**TASK TO COMPLETE**
Pick out every line in the records that contains the string "disambiguationData", and copy each one in full. Case counts.

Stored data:
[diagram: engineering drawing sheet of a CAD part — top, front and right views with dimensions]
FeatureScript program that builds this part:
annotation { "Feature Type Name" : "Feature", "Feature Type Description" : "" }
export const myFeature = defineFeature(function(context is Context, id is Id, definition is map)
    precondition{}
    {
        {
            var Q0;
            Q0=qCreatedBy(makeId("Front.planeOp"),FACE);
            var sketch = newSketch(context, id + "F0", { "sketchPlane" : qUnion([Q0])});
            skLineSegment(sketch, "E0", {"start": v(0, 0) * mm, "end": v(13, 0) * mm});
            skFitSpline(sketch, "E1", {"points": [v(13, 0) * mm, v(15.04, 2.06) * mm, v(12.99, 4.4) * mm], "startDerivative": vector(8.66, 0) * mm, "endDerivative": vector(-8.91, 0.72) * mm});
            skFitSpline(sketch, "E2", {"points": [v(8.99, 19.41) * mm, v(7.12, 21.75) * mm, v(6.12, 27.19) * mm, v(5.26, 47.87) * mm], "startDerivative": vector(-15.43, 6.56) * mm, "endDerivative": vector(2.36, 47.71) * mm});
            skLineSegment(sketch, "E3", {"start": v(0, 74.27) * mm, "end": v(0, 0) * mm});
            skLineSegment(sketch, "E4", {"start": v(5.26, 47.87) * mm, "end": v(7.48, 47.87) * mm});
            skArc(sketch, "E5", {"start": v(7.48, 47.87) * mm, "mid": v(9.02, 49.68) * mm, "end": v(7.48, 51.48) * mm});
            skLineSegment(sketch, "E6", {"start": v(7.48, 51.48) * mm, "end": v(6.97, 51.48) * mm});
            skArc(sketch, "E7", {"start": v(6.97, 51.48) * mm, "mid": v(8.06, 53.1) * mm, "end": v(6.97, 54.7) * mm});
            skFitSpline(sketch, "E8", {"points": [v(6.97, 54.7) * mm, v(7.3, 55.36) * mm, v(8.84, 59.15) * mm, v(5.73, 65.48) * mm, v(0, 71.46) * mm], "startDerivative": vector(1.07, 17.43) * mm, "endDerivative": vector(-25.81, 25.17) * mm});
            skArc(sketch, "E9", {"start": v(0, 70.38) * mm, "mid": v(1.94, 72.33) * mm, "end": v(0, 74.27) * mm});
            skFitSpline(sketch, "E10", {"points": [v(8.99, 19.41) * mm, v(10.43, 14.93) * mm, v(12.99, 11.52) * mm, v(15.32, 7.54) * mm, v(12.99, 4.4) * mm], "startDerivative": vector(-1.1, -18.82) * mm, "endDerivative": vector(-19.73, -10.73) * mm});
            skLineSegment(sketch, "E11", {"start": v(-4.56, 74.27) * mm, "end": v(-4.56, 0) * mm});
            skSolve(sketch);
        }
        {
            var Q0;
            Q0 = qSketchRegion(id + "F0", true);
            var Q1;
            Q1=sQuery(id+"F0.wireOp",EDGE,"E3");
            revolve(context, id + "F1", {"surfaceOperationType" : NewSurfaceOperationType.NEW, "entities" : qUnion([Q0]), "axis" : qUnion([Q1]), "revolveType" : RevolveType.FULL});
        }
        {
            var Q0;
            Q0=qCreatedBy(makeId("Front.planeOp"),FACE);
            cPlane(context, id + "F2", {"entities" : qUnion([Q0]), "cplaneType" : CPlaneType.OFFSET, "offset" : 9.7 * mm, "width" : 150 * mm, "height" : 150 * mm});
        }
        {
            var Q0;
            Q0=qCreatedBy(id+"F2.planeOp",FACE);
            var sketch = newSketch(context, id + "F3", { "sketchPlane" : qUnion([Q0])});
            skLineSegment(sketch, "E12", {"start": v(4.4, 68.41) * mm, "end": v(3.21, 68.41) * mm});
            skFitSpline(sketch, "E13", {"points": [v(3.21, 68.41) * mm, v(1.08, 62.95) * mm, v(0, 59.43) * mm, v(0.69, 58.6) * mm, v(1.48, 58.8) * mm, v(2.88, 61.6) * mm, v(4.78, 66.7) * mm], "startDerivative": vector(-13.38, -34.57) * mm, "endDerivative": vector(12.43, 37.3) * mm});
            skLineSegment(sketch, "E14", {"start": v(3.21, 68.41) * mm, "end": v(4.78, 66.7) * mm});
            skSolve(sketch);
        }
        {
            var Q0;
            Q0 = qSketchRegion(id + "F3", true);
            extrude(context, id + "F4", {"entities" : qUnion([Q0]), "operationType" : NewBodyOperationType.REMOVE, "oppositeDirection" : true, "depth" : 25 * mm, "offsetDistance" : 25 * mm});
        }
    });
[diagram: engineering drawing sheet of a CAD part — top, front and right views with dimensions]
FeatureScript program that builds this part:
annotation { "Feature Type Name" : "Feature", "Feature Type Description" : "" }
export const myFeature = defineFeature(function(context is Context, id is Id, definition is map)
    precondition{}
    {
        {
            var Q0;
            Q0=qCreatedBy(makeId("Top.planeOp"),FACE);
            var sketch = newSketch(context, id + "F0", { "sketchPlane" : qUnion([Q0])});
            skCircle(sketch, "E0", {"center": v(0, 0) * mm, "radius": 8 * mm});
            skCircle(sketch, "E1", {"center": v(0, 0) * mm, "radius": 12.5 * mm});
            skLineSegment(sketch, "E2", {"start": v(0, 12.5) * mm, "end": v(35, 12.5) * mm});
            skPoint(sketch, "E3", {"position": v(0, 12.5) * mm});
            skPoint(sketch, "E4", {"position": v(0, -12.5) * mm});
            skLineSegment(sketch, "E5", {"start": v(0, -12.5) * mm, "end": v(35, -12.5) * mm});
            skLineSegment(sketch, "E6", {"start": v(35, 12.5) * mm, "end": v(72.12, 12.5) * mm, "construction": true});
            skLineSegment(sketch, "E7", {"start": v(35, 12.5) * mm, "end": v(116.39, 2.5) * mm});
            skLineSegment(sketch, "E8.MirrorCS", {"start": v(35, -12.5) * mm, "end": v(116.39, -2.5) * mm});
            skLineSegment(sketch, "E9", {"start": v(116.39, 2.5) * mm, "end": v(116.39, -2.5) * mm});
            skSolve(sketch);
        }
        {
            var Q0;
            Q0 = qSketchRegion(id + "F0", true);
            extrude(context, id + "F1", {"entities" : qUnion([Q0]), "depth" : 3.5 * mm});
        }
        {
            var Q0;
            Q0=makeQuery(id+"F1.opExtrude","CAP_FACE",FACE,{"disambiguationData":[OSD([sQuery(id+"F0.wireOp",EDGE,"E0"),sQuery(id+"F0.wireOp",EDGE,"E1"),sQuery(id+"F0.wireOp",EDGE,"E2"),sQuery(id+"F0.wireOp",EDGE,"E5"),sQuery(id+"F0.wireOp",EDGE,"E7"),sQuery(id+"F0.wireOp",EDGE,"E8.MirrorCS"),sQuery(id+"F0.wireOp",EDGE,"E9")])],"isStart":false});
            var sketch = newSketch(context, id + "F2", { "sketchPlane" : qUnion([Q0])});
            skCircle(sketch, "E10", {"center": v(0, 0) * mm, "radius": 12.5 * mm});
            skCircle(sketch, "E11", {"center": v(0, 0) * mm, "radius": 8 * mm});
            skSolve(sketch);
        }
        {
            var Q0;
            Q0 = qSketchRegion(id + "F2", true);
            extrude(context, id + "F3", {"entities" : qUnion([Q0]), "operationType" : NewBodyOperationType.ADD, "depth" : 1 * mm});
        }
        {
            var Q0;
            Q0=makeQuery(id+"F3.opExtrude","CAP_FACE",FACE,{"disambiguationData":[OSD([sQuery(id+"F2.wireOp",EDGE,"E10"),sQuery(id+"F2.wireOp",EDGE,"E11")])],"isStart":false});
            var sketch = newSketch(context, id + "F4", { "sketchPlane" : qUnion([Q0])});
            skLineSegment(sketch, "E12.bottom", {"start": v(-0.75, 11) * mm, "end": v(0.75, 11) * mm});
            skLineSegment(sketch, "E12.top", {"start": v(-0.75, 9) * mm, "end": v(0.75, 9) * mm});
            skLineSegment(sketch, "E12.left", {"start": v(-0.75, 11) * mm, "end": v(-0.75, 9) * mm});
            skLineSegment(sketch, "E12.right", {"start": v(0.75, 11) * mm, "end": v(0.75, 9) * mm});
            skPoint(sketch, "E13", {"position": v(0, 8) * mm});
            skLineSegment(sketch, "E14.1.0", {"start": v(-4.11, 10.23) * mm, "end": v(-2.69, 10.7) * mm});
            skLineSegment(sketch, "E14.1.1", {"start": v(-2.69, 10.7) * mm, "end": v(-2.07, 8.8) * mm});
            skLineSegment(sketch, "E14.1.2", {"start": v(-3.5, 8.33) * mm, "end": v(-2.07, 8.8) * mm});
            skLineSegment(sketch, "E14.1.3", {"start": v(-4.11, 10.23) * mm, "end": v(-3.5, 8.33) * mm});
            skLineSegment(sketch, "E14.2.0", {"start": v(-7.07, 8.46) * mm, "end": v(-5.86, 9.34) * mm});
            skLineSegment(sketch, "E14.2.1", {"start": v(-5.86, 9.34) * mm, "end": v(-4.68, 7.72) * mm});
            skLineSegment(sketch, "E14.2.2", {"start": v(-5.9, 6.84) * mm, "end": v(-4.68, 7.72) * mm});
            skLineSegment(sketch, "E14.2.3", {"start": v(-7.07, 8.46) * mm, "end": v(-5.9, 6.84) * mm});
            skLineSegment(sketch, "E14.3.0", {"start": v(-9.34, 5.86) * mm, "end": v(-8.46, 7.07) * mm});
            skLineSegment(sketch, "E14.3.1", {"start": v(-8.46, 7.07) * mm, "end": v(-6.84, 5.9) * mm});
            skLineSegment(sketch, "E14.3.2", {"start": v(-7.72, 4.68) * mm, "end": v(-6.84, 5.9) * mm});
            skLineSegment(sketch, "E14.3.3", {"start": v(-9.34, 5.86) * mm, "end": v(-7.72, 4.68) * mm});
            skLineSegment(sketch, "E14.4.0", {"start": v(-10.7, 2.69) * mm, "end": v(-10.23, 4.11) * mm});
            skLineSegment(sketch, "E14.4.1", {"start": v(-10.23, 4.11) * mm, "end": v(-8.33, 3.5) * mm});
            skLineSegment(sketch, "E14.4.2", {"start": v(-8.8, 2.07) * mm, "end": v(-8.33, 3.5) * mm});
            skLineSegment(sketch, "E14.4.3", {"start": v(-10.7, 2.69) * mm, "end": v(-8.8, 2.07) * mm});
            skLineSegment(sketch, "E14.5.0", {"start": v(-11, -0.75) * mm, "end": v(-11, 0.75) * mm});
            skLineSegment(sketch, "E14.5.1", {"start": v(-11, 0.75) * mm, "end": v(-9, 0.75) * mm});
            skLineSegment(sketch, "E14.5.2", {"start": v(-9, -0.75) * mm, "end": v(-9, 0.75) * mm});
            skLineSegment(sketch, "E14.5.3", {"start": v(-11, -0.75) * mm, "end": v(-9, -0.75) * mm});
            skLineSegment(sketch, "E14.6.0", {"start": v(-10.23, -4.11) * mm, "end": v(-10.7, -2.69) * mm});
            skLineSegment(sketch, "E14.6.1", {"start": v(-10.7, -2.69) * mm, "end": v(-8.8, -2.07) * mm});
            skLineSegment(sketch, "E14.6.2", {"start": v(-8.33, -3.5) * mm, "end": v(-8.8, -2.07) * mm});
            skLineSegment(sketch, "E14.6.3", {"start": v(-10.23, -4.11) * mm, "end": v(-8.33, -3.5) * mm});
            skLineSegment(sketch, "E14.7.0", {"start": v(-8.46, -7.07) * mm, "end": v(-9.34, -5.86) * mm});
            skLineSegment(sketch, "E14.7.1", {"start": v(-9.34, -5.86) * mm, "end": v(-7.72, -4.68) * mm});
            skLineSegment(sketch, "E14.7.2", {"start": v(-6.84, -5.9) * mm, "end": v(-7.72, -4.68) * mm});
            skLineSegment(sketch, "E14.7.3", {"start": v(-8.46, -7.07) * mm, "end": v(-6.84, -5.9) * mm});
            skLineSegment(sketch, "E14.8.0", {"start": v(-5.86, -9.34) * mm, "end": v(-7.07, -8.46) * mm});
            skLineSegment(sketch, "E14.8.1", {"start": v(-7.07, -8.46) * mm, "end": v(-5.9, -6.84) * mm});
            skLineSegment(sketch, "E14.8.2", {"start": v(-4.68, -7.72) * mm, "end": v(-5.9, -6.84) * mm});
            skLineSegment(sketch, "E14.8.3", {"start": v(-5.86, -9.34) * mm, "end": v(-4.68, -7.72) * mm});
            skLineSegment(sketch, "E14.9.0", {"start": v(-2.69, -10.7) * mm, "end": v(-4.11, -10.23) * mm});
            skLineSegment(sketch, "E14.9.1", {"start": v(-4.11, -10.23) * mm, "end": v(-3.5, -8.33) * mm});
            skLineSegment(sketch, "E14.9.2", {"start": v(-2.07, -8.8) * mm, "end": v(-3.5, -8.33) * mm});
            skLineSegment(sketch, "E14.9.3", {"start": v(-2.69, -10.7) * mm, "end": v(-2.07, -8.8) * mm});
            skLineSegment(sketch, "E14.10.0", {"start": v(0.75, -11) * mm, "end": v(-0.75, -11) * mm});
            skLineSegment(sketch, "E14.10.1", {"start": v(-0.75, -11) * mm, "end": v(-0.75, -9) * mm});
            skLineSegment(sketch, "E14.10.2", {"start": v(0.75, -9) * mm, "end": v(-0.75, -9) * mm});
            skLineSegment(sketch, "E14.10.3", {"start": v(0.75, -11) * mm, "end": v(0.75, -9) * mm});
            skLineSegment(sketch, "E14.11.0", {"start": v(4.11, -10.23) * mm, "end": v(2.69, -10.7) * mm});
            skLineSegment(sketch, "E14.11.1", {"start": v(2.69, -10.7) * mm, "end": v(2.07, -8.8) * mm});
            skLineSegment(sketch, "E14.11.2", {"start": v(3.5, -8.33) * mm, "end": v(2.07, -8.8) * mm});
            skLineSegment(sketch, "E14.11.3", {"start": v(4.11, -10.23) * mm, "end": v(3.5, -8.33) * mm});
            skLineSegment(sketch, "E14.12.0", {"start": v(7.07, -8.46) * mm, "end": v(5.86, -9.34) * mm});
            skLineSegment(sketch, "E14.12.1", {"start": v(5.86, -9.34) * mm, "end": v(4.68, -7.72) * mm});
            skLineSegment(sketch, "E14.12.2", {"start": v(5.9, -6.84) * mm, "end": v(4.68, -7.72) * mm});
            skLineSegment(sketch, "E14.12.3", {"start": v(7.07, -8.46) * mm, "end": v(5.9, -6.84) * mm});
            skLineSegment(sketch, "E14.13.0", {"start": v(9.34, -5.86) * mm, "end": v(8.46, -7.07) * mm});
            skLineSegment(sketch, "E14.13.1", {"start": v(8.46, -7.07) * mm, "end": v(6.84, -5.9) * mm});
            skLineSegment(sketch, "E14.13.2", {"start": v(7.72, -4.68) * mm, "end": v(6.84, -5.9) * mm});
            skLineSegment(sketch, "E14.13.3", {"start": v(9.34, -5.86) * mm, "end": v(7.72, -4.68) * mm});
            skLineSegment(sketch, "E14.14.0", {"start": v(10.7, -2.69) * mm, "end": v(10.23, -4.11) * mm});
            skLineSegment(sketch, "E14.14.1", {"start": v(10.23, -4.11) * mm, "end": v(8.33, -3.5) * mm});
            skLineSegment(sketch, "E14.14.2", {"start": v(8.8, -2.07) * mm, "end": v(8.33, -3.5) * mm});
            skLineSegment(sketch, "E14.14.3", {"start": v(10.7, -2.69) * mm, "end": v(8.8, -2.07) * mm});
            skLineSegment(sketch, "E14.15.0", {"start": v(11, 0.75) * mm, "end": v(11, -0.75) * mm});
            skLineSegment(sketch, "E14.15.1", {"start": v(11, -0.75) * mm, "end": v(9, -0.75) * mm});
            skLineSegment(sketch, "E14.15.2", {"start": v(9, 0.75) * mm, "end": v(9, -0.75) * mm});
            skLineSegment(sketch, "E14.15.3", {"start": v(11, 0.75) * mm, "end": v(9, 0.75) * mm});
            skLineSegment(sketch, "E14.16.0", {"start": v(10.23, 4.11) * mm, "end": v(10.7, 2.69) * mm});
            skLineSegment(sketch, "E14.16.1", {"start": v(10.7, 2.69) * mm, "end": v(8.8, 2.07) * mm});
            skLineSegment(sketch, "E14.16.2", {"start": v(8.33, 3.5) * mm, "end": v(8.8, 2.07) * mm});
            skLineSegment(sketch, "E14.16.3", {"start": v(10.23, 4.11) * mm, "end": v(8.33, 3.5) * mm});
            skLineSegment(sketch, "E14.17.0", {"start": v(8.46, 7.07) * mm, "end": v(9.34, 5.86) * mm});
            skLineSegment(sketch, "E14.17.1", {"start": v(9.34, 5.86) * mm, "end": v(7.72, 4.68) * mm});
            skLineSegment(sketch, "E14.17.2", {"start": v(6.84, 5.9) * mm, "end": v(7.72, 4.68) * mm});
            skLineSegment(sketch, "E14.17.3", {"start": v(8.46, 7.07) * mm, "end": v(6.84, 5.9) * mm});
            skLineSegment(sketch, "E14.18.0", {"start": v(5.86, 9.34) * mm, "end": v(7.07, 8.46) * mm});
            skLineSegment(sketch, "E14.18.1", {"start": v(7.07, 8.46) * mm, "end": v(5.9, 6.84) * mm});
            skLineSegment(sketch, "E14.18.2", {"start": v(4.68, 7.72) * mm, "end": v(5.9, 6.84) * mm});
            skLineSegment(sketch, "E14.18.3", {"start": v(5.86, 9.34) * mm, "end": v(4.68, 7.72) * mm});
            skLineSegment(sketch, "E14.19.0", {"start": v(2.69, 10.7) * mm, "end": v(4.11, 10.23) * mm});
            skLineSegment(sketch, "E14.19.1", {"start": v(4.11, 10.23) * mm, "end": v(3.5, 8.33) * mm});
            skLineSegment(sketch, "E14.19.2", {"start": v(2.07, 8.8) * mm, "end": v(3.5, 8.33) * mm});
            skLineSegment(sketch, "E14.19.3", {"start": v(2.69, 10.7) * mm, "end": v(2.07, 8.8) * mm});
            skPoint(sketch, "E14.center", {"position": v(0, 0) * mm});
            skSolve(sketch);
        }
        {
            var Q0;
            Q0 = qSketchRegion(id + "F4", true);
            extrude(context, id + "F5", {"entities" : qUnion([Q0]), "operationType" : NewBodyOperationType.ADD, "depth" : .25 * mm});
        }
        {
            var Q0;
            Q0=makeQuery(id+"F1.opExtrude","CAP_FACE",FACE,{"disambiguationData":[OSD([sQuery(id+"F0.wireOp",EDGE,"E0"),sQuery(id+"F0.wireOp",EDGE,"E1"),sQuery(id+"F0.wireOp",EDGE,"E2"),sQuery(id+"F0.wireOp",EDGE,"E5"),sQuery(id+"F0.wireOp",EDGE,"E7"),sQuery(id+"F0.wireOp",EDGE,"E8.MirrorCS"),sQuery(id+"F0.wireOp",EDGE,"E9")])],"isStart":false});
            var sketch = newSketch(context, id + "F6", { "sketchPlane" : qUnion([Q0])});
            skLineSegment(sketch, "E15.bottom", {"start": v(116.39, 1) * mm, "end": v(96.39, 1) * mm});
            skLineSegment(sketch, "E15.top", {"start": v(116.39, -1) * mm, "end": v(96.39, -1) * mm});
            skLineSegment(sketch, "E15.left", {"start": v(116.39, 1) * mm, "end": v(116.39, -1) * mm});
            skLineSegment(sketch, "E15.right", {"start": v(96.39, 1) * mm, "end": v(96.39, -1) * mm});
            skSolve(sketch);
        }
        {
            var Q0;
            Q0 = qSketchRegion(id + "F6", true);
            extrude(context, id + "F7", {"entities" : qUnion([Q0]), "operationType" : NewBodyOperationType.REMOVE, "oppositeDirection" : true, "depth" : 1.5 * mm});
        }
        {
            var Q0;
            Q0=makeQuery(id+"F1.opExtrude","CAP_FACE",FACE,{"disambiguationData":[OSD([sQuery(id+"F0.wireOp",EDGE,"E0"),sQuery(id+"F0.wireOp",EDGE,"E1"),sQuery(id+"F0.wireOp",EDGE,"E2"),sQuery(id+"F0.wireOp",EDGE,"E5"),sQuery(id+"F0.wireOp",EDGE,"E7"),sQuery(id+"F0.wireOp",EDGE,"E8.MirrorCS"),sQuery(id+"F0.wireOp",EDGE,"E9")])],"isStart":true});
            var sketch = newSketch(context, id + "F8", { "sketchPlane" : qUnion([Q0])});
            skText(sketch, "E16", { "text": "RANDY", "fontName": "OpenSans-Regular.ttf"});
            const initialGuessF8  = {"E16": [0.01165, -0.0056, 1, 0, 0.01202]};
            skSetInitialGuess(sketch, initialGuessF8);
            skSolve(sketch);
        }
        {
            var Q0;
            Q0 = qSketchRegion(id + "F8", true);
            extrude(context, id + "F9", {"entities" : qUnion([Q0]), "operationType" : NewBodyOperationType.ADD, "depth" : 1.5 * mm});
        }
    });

**RESULT OF THE TASK**
            Q0=makeQuery(id+"F1.opExtrude","CAP_FACE",FACE,{"disambiguationData":[OSD([sQuery(id+"F0.wireOp",EDGE,"E0"),sQuery(id+"F0.wireOp",EDGE,"E1"),sQuery(id+"F0.wireOp",EDGE,"E2"),sQuery(id+"F0.wireOp",EDGE,"E5"),sQuery(id+"F0.wireOp",EDGE,"E7"),sQuery(id+"F0.wireOp",EDGE,"E8.MirrorCS"),sQuery(id+"F0.wireOp",EDGE,"E9")])],"isStart":false});
            Q0=makeQuery(id+"F3.opExtrude","CAP_FACE",FACE,{"disambiguationData":[OSD([sQuery(id+"F2.wireOp",EDGE,"E10"),sQuery(id+"F2.wireOp",EDGE,"E11")])],"isStart":false});
            Q0=makeQuery(id+"F1.opExtrude","CAP_FACE",FACE,{"disambiguationData":[OSD([sQuery(id+"F0.wireOp",EDGE,"E0"),sQuery(id+"F0.wireOp",EDGE,"E1"),sQuery(id+"F0.wireOp",EDGE,"E2"),sQuery(id+"F0.wireOp",EDGE,"E5"),sQuery(id+"F0.wireOp",EDGE,"E7"),sQuery(id+"F0.wireOp",EDGE,"E8.MirrorCS"),sQuery(id+"F0.wireOp",EDGE,"E9")])],"isStart":false});
            Q0=makeQuery(id+"F1.opExtrude","CAP_FACE",FACE,{"disambiguationData":[OSD([sQuery(id+"F0.wireOp",EDGE,"E0"),sQuery(id+"F0.wireOp",EDGE,"E1"),sQuery(id+"F0.wireOp",EDGE,"E2"),sQuery(id+"F0.wireOp",EDGE,"E5"),sQuery(id+"F0.wireOp",EDGE,"E7"),sQuery(id+"F0.wireOp",EDGE,"E8.MirrorCS"),sQuery(id+"F0.wireOp",EDGE,"E9")])],"isStart":true});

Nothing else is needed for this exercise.